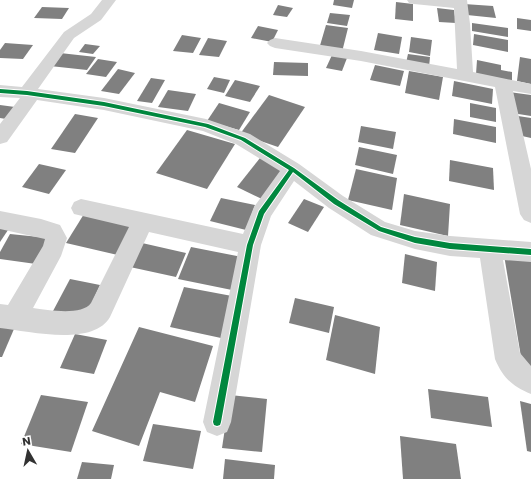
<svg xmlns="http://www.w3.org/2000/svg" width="531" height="479" font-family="Poppins,sans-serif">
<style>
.building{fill:#808080}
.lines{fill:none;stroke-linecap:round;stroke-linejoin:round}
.minor{fill:#d6d6d6;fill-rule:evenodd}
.cycleway-casing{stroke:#fff;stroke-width:2}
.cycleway{fill:#00873e;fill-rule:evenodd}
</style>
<rect width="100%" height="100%" fill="#fff"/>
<g class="building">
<polygon points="334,0 354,0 352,8 333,5"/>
<polygon points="396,2 413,4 413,21 395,19"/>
<polygon points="464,4 493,6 496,18 467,15"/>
<polygon points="278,5 293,8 287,17 273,15"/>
<polygon points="42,7 69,8 62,19 34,18"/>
<polygon points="437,8 454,10 456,23 439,22"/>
<polygon points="330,13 350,15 347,26 327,23"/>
<polygon points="517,18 531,20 531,31 517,29"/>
<polygon points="472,23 508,28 508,37 472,31"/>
<polygon points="326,25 348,28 342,52 319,49"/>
<polygon points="258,26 278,30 272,42 251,38"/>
<polygon points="378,33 402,37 399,54 374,50"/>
<polygon points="474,34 508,40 508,52 473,45"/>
<polygon points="182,35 201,38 193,53 173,51"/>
<polygon points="411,37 432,40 430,56 409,52"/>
<polygon points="208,38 227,41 219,57 199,55"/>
<polygon points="5,43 33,45 23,59 0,58 0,50"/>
<polygon points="85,44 100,46 93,54 79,52"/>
<polygon points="60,53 96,57 87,70 50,66"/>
<polygon points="408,54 430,57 429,67 406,63"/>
<polygon points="332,55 347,58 342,71 326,68"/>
<polygon points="520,57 531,59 531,84 517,81"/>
<polygon points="98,59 117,62 106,77 86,74"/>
<polygon points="477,60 501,65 501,70 512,72 512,81 476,74"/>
<polygon points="274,62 308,63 308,76 273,75"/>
<polygon points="375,65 404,71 400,86 370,80"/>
<polygon points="118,69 135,73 119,94 101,91"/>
<polygon points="409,71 443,77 439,100 405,93"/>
<polygon points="214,77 230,80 224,93 207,89"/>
<polygon points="151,78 165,80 152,103 137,101"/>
<polygon points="235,80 260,86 250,102 225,96"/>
<polygon points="454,81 493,89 492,104 452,96"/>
<polygon points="168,90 196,94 188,111 158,107"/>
<polygon points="509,92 531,95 531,116 512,113"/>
<polygon points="269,95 305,107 278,147 240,134"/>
<polygon points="219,103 250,112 239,130 207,121"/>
<polygon points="470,103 496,108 496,122 470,117"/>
<polygon points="0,105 15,107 6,119 0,118"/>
<polygon points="75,114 98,118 75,153 51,149"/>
<polygon points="518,116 531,118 531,138 522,136"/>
<polygon points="454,119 496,127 496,143 453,134"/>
<polygon points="361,126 396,132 393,149 358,142"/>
<polygon points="187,130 235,144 207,189 156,173"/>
<polygon points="359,147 397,155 393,174 355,165"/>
<polygon points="260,158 286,170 264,200 237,187"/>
<polygon points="450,160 493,168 494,190 449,181"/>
<polygon points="39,164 66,170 49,194 22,187"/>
<polygon points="356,169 397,178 392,210 348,200"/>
<polygon points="404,194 450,204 448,236 400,225"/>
<polygon points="221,198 255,205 246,230 210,221"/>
<polygon points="304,199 324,207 308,232 288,223"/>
<polygon points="84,214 137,226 122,256 66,243"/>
<polygon points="0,225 10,227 0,242"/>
<polygon points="10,234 49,238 36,264 0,259 0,252"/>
<polygon points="142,243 186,253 176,277 130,267"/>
<polygon points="191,247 242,257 232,290 178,279"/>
<polygon points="405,254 437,262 435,291 402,283"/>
<polygon points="504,255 531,259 531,371 523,369"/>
<polygon points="70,279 100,285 85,318 53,311"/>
<polygon points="184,287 232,296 221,338 170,327"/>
<polygon points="295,298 334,307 329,333 289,323"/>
<polygon points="335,315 380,327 375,374 326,360"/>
<polygon points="0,321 17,322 2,357 0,357"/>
<polygon points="139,327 213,346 195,402 160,392 139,446 92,431"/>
<polygon points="75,334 107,340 94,374 60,368"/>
<polygon points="428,389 488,397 492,427 431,418"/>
<polygon points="41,395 88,402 71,452 21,444"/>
<polygon points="230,395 267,399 262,452 222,448"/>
<polygon points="520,401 531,404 531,452 527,451"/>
<polygon points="153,424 201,431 193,469 143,461"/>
<polygon points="400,436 456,444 461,479 403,479"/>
<polygon points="225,459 275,465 274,479 223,479"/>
<polygon points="82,462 114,465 111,479 77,479"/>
</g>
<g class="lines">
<g class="minor">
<path d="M102 0H116L101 20 74 38 38 89 104 98 206 119 250 134 299 164 343 196 385 222 415 231 450 236 531 242V262L503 260 520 353 531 366V394C512 386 503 378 495 359L480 258 450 256 415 249 371 235 329 208 294 181 271 216 261 245 231 422 227 432 217 436 207 432 203 422 238 252 149 232 110 317C93 347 28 331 0 328V304L8 305 43 246 45 239 0 229V211L41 219 60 225 67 238 61 256 33 308C48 310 82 316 91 303L129 227 74 214 71 208 74 202 81 199 243 234 254 207 280 171 236 144 203 131 104 110 37 100 7 142 0 144V124L20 98 0 97V85L22 87 64 32 91 14Z"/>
<polygon points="407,0 467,0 470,24 473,72 531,84 531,94 513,91 531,169 531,223 524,220 520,214 495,87 361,61 275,48 270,46 267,43 270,40 275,38 361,51 457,69 454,8 414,4 409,3"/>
</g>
<defs>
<polygon id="cycleway" points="0,89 27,91 104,102 208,124 245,138 294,168 338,200 381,227 415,237 450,243 531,249 531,255 450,249 415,243 379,231 334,204 293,172 264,214 253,245 221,422 220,425 217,426 214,425 213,422 247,245 259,211 289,170 241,140 205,127 104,106 27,95 0,93"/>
</defs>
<use href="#cycleway" class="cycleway-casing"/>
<use href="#cycleway" class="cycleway"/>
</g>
<g transform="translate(28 451) rotate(351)" stroke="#ffffff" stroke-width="3" paint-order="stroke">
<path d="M0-3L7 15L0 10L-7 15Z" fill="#323232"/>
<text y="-6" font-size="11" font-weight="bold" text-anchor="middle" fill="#323232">N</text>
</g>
</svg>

________________________________________

TASK GOAL:
What is needed is an exact copy of the data, without any pictures.

FINISHED EXERCISE:
<svg xmlns="http://www.w3.org/2000/svg" width="531" height="479" font-family="Poppins,sans-serif">
<style>
.building{fill:#808080}
.lines{fill:none;stroke-linecap:round;stroke-linejoin:round}
.minor{fill:#d6d6d6;fill-rule:evenodd}
.cycleway-casing{stroke:#fff;stroke-width:2}
.cycleway{fill:#00873e;fill-rule:evenodd}
</style>
<rect width="100%" height="100%" fill="#fff"/>
<g class="building">
<polygon points="334,0 354,0 352,8 333,5"/>
<polygon points="396,2 413,4 413,21 395,19"/>
<polygon points="464,4 493,6 496,18 467,15"/>
<polygon points="278,5 293,8 287,17 273,15"/>
<polygon points="42,7 69,8 62,19 34,18"/>
<polygon points="437,8 454,10 456,23 439,22"/>
<polygon points="330,13 350,15 347,26 327,23"/>
<polygon points="517,18 531,20 531,31 517,29"/>
<polygon points="472,23 508,28 508,37 472,31"/>
<polygon points="326,25 348,28 342,52 319,49"/>
<polygon points="258,26 278,30 272,42 251,38"/>
<polygon points="378,33 402,37 399,54 374,50"/>
<polygon points="474,34 508,40 508,52 473,45"/>
<polygon points="182,35 201,38 193,53 173,51"/>
<polygon points="411,37 432,40 430,56 409,52"/>
<polygon points="208,38 227,41 219,57 199,55"/>
<polygon points="5,43 33,45 23,59 0,58 0,50"/>
<polygon points="85,44 100,46 93,54 79,52"/>
<polygon points="60,53 96,57 87,70 50,66"/>
<polygon points="408,54 430,57 429,67 406,63"/>
<polygon points="332,55 347,58 342,71 326,68"/>
<polygon points="520,57 531,59 531,84 517,81"/>
<polygon points="98,59 117,62 106,77 86,74"/>
<polygon points="477,60 501,65 501,70 512,72 512,81 476,74"/>
<polygon points="274,62 308,63 308,76 273,75"/>
<polygon points="375,65 404,71 400,86 370,80"/>
<polygon points="118,69 135,73 119,94 101,91"/>
<polygon points="409,71 443,77 439,100 405,93"/>
<polygon points="214,77 230,80 224,93 207,89"/>
<polygon points="151,78 165,80 152,103 137,101"/>
<polygon points="235,80 260,86 250,102 225,96"/>
<polygon points="454,81 493,89 492,104 452,96"/>
<polygon points="168,90 196,94 188,111 158,107"/>
<polygon points="509,92 531,95 531,116 512,113"/>
<polygon points="269,95 305,107 278,147 240,134"/>
<polygon points="219,103 250,112 239,130 207,121"/>
<polygon points="470,103 496,108 496,122 470,117"/>
<polygon points="0,105 15,107 6,119 0,118"/>
<polygon points="75,114 98,118 75,153 51,149"/>
<polygon points="518,116 531,118 531,138 522,136"/>
<polygon points="454,119 496,127 496,143 453,134"/>
<polygon points="361,126 396,132 393,149 358,142"/>
<polygon points="187,130 235,144 207,189 156,173"/>
<polygon points="359,147 397,155 393,174 355,165"/>
<polygon points="260,158 286,170 264,200 237,187"/>
<polygon points="450,160 493,168 494,190 449,181"/>
<polygon points="39,164 66,170 49,194 22,187"/>
<polygon points="356,169 397,178 392,210 348,200"/>
<polygon points="404,194 450,204 448,236 400,225"/>
<polygon points="221,198 255,205 246,230 210,221"/>
<polygon points="304,199 324,207 308,232 288,223"/>
<polygon points="84,214 137,226 122,256 66,243"/>
<polygon points="0,225 10,227 0,242"/>
<polygon points="10,234 49,238 36,264 0,259 0,252"/>
<polygon points="142,243 186,253 176,277 130,267"/>
<polygon points="191,247 242,257 232,290 178,279"/>
<polygon points="405,254 437,262 435,291 402,283"/>
<polygon points="504,255 531,259 531,371 523,369"/>
<polygon points="70,279 100,285 85,318 53,311"/>
<polygon points="184,287 232,296 221,338 170,327"/>
<polygon points="295,298 334,307 329,333 289,323"/>
<polygon points="335,315 380,327 375,374 326,360"/>
<polygon points="0,321 17,322 2,357 0,357"/>
<polygon points="139,327 213,346 195,402 160,392 139,446 92,431"/>
<polygon points="75,334 107,340 94,374 60,368"/>
<polygon points="428,389 488,397 492,427 431,418"/>
<polygon points="41,395 88,402 71,452 21,444"/>
<polygon points="230,395 267,399 262,452 222,448"/>
<polygon points="520,401 531,404 531,452 527,451"/>
<polygon points="153,424 201,431 193,469 143,461"/>
<polygon points="400,436 456,444 461,479 403,479"/>
<polygon points="225,459 275,465 274,479 223,479"/>
<polygon points="82,462 114,465 111,479 77,479"/>
</g>
<g class="lines">
<g class="minor">
<path d="M102 0H116L101 20 74 38 38 89 104 98 206 119 250 134 299 164 343 196 385 222 415 231 450 236 531 242V262L503 260 520 353 531 366V394C512 386 503 378 495 359L480 258 450 256 415 249 371 235 329 208 294 181 271 216 261 245 231 422 227 432 217 436 207 432 203 422 238 252 149 232 110 317C93 347 28 331 0 328V304L8 305 43 246 45 239 0 229V211L41 219 60 225 67 238 61 256 33 308C48 310 82 316 91 303L129 227 74 214 71 208 74 202 81 199 243 234 254 207 280 171 236 144 203 131 104 110 37 100 7 142 0 144V124L20 98 0 97V85L22 87 64 32 91 14Z"/>
<polygon points="407,0 467,0 470,24 473,72 531,84 531,94 513,91 531,169 531,223 524,220 520,214 495,87 361,61 275,48 270,46 267,43 270,40 275,38 361,51 457,69 454,8 414,4 409,3"/>
</g>
<defs>
<polygon id="cycleway" points="0,89 27,91 104,102 208,124 245,138 294,168 338,200 381,227 415,237 450,243 531,249 531,255 450,249 415,243 379,231 334,204 293,172 264,214 253,245 221,422 220,425 217,426 214,425 213,422 247,245 259,211 289,170 241,140 205,127 104,106 27,95 0,93"/>
</defs>
<use href="#cycleway" class="cycleway-casing"/>
<use href="#cycleway" class="cycleway"/>
</g>
<g transform="translate(28 451) rotate(351)" stroke="#ffffff" stroke-width="3" paint-order="stroke">
<path d="M0-3L7 15L0 10L-7 15Z" fill="#323232"/>
<text y="-6" font-size="11" font-weight="bold" text-anchor="middle" fill="#323232">N</text>
</g>
</svg>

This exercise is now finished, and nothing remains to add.